(Stored data entries)
((

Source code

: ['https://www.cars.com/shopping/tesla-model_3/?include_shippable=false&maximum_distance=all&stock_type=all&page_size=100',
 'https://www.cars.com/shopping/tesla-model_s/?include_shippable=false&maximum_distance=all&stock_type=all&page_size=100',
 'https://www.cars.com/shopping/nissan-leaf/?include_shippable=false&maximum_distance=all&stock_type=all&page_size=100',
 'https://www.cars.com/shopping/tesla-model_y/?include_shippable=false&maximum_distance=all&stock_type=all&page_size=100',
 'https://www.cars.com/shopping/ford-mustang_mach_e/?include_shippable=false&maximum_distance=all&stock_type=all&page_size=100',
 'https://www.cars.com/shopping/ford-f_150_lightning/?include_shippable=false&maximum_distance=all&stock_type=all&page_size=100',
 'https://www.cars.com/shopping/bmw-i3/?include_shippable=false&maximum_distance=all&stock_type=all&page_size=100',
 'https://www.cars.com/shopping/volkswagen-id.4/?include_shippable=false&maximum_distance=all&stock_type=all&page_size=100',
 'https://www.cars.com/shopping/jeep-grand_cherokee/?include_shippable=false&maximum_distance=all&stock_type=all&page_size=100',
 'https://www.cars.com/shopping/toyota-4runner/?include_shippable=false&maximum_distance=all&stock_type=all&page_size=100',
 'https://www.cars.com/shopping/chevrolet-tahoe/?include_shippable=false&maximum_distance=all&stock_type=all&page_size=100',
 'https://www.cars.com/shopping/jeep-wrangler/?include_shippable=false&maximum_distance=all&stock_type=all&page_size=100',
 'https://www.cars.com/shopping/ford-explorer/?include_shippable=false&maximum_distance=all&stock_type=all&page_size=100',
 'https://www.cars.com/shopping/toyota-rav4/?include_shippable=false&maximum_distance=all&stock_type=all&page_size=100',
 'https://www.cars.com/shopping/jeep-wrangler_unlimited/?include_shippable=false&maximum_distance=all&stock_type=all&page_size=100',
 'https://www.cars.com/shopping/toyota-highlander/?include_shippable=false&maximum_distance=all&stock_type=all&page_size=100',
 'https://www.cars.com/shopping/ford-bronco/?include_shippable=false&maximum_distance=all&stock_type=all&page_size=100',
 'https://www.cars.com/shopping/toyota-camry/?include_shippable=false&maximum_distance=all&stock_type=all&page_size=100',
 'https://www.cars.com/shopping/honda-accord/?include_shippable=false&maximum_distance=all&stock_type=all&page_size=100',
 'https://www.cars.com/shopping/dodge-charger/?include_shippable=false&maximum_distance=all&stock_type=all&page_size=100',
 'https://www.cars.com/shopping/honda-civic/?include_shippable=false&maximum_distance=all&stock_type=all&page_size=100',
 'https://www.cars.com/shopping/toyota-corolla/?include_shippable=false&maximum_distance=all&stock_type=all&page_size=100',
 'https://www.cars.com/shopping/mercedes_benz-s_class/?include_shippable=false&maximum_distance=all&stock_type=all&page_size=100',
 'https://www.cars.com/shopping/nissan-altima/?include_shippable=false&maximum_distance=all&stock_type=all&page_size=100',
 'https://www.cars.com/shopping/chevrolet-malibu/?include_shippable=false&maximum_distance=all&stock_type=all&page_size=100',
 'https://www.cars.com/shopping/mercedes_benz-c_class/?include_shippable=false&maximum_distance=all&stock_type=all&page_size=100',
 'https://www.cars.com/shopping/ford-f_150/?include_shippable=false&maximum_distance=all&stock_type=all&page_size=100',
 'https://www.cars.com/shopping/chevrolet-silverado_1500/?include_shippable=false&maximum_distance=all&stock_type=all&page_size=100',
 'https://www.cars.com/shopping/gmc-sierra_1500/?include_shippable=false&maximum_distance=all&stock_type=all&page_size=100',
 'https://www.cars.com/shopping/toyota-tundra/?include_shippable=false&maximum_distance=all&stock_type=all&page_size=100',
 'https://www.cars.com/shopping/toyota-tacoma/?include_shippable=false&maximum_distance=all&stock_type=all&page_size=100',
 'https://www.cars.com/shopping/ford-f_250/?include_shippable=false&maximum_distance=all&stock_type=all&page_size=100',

))

### TASK STATEMENT
Transcribe the records exactly as given.

### RESPONSE TO THIS EXERCISE
Source code

: ['https://www.cars.com/shopping/tesla-model_3/?include_shippable=false&maximum_distance=all&stock_type=all&page_size=100',
 'https://www.cars.com/shopping/tesla-model_s/?include_shippable=false&maximum_distance=all&stock_type=all&page_size=100',
 'https://www.cars.com/shopping/nissan-leaf/?include_shippable=false&maximum_distance=all&stock_type=all&page_size=100',
 'https://www.cars.com/shopping/tesla-model_y/?include_shippable=false&maximum_distance=all&stock_type=all&page_size=100',
 'https://www.cars.com/shopping/ford-mustang_mach_e/?include_shippable=false&maximum_distance=all&stock_type=all&page_size=100',
 'https://www.cars.com/shopping/ford-f_150_lightning/?include_shippable=false&maximum_distance=all&stock_type=all&page_size=100',
 'https://www.cars.com/shopping/bmw-i3/?include_shippable=false&maximum_distance=all&stock_type=all&page_size=100',
 'https://www.cars.com/shopping/volkswagen-id.4/?include_shippable=false&maximum_distance=all&stock_type=all&page_size=100',
 'https://www.cars.com/shopping/jeep-grand_cherokee/?include_shippable=false&maximum_distance=all&stock_type=all&page_size=100',
 'https://www.cars.com/shopping/toyota-4runner/?include_shippable=false&maximum_distance=all&stock_type=all&page_size=100',
 'https://www.cars.com/shopping/chevrolet-tahoe/?include_shippable=false&maximum_distance=all&stock_type=all&page_size=100',
 'https://www.cars.com/shopping/jeep-wrangler/?include_shippable=false&maximum_distance=all&stock_type=all&page_size=100',
 'https://www.cars.com/shopping/ford-explorer/?include_shippable=false&maximum_distance=all&stock_type=all&page_size=100',
 'https://www.cars.com/shopping/toyota-rav4/?include_shippable=false&maximum_distance=all&stock_type=all&page_size=100',
 'https://www.cars.com/shopping/jeep-wrangler_unlimited/?include_shippable=false&maximum_distance=all&stock_type=all&page_size=100',
 'https://www.cars.com/shopping/toyota-highlander/?include_shippable=false&maximum_distance=all&stock_type=all&page_size=100',
 'https://www.cars.com/shopping/ford-bronco/?include_shippable=false&maximum_distance=all&stock_type=all&page_size=100',
 'https://www.cars.com/shopping/toyota-camry/?include_shippable=false&maximum_distance=all&stock_type=all&page_size=100',
 'https://www.cars.com/shopping/honda-accord/?include_shippable=false&maximum_distance=all&stock_type=all&page_size=100',
 'https://www.cars.com/shopping/dodge-charger/?include_shippable=false&maximum_distance=all&stock_type=all&page_size=100',
 'https://www.cars.com/shopping/honda-civic/?include_shippable=false&maximum_distance=all&stock_type=all&page_size=100',
 'https://www.cars.com/shopping/toyota-corolla/?include_shippable=false&maximum_distance=all&stock_type=all&page_size=100',
 'https://www.cars.com/shopping/mercedes_benz-s_class/?include_shippable=false&maximum_distance=all&stock_type=all&page_size=100',
 'https://www.cars.com/shopping/nissan-altima/?include_shippable=false&maximum_distance=all&stock_type=all&page_size=100',
 'https://www.cars.com/shopping/chevrolet-malibu/?include_shippable=false&maximum_distance=all&stock_type=all&page_size=100',
 'https://www.cars.com/shopping/mercedes_benz-c_class/?include_shippable=false&maximum_distance=all&stock_type=all&page_size=100',
 'https://www.cars.com/shopping/ford-f_150/?include_shippable=false&maximum_distance=all&stock_type=all&page_size=100',
 'https://www.cars.com/shopping/chevrolet-silverado_1500/?include_shippable=false&maximum_distance=all&stock_type=all&page_size=100',
 'https://www.cars.com/shopping/gmc-sierra_1500/?include_shippable=false&maximum_distance=all&stock_type=all&page_size=100',
 'https://www.cars.com/shopping/toyota-tundra/?include_shippable=false&maximum_distance=all&stock_type=all&page_size=100',
 'https://www.cars.com/shopping/toyota-tacoma/?include_shippable=false&maximum_distance=all&stock_type=all&page_size=100',
 'https://www.cars.com/shopping/ford-f_250/?include_shippable=false&maximum_distance=all&stock_type=all&page_size=100',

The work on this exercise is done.